Deleting from the view...

join_test=> EXPLAIN ANALYZE delete from combined where id = 1000000;
                                                                                                                                                                                                                                                                                                                                                                                    QUERY PLAN
-----------------------------------------------------------------------------------------------------------------------------------------------------------------------------------------------------------------------------------------------------------------------------------------------------------------------------------------------------------------------------------------------------------------------------------------------------------------------------------------------------------------------------------------------------------------------------------------------------------------------------------------------------------------------------------------------------------------------------------------------------------------------------------
 Delete on combined  (cost=43.43..854.45 rows=1 width=638) (actual time=62.541..62.541 rows=0 loops=1)
   ->  Nested Loop Left Join  (cost=43.43..854.45 rows=1 width=638) (actual time=0.936..1.021 rows=1 loops=1)
         Join Filter: (pt.id = rt_100.pt_id)
         ->  Nested Loop Left Join  (cost=43.00..845.99 rows=1 width=1396) (actual time=0.918..1.001 rows=1 loops=1)
               Join Filter: (pt.id = rt_99.pt_id)
               ->  Nested Loop Left Join  (cost=42.57..837.53 rows=1 width=1382) (actual time=0.910..0.992 rows=1 loops=1)
                     Join Filter: (pt.id = rt_98.pt_id)

                     ... 97 other joins omitted ...

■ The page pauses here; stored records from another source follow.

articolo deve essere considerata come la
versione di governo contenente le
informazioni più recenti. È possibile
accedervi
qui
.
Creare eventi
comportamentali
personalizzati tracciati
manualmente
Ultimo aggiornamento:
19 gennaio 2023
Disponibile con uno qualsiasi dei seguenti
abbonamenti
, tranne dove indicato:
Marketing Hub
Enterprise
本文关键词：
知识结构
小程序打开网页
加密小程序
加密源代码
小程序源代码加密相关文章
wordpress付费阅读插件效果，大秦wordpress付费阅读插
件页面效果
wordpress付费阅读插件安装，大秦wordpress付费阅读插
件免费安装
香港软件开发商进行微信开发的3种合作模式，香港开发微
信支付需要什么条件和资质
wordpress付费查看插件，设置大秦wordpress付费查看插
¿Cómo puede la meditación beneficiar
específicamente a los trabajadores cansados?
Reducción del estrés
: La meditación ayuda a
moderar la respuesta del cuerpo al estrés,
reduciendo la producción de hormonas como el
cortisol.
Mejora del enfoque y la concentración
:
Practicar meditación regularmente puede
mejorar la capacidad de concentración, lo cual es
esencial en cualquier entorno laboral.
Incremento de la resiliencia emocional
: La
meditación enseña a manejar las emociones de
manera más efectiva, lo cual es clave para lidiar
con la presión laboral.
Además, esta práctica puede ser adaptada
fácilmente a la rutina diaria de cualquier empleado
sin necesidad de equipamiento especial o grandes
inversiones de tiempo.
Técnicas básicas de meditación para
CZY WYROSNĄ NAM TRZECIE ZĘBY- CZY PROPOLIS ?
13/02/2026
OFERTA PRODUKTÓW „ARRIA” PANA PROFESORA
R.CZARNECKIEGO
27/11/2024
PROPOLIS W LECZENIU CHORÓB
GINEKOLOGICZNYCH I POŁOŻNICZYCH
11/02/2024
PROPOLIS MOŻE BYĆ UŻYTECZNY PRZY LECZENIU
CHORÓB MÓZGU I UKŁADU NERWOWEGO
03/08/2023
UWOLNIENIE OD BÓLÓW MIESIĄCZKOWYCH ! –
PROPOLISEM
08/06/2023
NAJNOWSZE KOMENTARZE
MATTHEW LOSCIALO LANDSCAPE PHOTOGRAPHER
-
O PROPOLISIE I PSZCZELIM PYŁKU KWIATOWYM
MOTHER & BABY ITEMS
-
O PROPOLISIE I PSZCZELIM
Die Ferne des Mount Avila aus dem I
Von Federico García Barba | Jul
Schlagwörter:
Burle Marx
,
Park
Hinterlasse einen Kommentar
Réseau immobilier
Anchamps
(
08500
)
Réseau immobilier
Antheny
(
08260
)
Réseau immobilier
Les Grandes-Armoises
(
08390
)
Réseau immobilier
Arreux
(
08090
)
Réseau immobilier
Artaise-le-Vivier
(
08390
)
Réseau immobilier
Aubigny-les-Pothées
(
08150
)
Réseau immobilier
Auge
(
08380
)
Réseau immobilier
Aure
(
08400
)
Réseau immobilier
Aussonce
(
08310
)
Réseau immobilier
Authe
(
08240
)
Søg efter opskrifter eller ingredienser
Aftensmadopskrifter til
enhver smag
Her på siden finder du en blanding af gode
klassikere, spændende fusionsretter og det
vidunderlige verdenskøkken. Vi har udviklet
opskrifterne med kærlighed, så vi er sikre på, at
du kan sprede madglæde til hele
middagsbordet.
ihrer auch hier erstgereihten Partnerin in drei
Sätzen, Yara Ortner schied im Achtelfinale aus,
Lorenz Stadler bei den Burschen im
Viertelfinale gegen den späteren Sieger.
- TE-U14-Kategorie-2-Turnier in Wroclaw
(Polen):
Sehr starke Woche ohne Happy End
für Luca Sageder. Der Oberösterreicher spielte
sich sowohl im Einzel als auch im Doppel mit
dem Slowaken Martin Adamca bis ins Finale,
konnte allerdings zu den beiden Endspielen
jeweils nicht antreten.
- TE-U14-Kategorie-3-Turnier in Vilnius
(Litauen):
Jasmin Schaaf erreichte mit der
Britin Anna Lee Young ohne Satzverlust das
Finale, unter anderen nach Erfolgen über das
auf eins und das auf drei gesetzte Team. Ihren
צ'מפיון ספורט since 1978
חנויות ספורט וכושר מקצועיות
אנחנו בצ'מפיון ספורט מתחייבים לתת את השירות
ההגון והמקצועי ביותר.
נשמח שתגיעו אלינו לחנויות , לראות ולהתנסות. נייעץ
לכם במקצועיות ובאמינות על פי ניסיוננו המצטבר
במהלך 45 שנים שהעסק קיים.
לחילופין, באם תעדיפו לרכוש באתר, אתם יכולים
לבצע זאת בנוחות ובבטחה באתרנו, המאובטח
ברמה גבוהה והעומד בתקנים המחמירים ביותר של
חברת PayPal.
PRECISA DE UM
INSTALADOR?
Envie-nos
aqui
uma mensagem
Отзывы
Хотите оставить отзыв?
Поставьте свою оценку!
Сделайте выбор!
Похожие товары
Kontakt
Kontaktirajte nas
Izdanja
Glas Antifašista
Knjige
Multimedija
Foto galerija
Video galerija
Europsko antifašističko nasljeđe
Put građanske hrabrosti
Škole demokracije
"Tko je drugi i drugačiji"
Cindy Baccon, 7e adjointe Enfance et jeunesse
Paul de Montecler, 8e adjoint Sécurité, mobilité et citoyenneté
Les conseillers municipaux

                     ->  Index Scan using reference_table_98_pt_id_key on reference_table_98 rt_98  (cost=0.43..8.45 rows=1 width=18) (actual time=0.008..0.008 rows=1 loops=1)
                           Index Cond: (pt_id = 1000000)
               ->  Index Scan using reference_table_99_pt_id_key on reference_table_99 rt_99  (cost=0.43..8.45 rows=1 width=18) (actual time=0.006..0.006 rows=1 loops=1)
                     Index Cond: (pt_id = 1000000)
         ->  Index Scan using reference_table_100_pt_id_key on reference_table_100 rt_100  (cost=0.43..8.45 rows=1 width=18) (actual time=0.012..0.012 rows=1 loops=1)
               Index Cond: (pt_id = 1000000)
 Planning time: 72.267 ms
 Trigger chop_up_delete: time=61.510 calls=1
 Execution time: 65.565 ms
(406 rows)

join_test=>

Couple things jump out at me, and those are that 1) the traditional table beats the pants off the view on single row operations (unsurprisingly), and 2) operations on the view often spend most of their time in the planning stage. Kind of interesting.

Conclusion

What kind of conclusions can we draw from this experiment? Certainly not that column oriented db's are better than row oriented, or vice versa, since they each have their strengths. To me it means the PostgreSQL developers have built a system that is robust and flexible enough that (when the stars align and we control all variables just right) something like this can work at all, and that's pretty neat.